Purified human proteins arrayed on PATH microarray slides are used for serum autoantibody profiling of melanoma patients treated with checkpoint inhibitors
Immunotherapy was developed to overcome immune response evasion by neoplastic cells. First applied to the treatment of melanoma, it is being increasingly adopted in the therapeutic protocol of different types of cancers. One of the strategies employed to recruit the immune system in the fight against cancer is to target immune checkpoints. These proteins exert a controlling action on the immune response preventing healthy cells from being damaged. The inhibition of checkpoint proteins enhances the anti-tumor immune response, thus cancer cells can be recognized and attacked. However, immunotherapy is not without side effects. A significant number of patients, in fact, experience severe adverse effects that lead to therapy termination. Although efforts have been made to gain a better understanding of the adverse response mechanism, no definitive conclusions have so far emerged. The aim of this study is to identify biomarkers predictive of immunotherapy toxicity for Anti-CTLA-4 and anti-PD-1, the most common checkpoint inhibitors used in melanoma treatment.
Introduction
The authors of this study hypothesized that there may be a link between an increased basal level of autoimmune serum antibodies and a severe adverse reaction to checkpoint inhibitors. To test this hypothesis a differential expression analysis was conducted. A human proteome array (HuProt™ Human Proteome Microarray, CDI laboratories) featuring 19000 unique individually purified full-length human proteins printed on PATH® microarray slides, was interrogated with pre-treatment serum of stage IV metastatic melanoma patients.
Analysis of differential levels of serum antibodies
Patient samples were grouped based on immunotherapy toxicity outcome into severe, mild and no toxicity subgroups for each of the treatment protocols: Anti-CTLA-4 (39 samples), anti-PD-1 (28 samples), or the combination therapy (11 samples). IgG autoantibody profiles were compared between the patients’ subgroups. The analysis identified:
- 914 differentially expressed (DE) antibodies associated with severe toxicity anti-CTLA-5-5,
- 723 with anti-PD-1 toxicity,
- 1161 associated with combination therapy adverse reaction.

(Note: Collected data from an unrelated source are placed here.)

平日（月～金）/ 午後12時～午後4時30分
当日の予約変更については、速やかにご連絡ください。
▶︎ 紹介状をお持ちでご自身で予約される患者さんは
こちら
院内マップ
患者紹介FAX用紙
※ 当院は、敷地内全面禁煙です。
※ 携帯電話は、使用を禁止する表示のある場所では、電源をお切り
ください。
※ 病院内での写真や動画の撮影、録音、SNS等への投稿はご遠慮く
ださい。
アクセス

Very little overlapping was observed for differentially expressed antibodies between different treatment protocols. The highest number of differentially expressed antibodies was observed for the combination therapy. To gain insight into the possible correlation between DE antibodies and a severe toxicity outcome statistically validated differentially expressed antibodies were subjected to pathway analysis. The results showed that proteins associated with immunity, autoimmunity, and apoptosis were being targeted by the immune systems of patients that showed a severe reaction to checkpoint inhibitors treatment.
Conclusions
The human Proteome microarray allows reproducible and sensitive profiling of serum autoantibodies, thus making it a suitable tool for the identification of a baseline antibody signature predictive of Immunotherapy toxicity. Although a larger sample size and a parallel assessment of genomic, proteomic and immunological profile are necessary to identify the mechanism of the adverse reactions the data presented corroborate the initial hypothesis that autoantibody profiling could be a useful indicator of patients susceptibility to checkpoint inhibitors.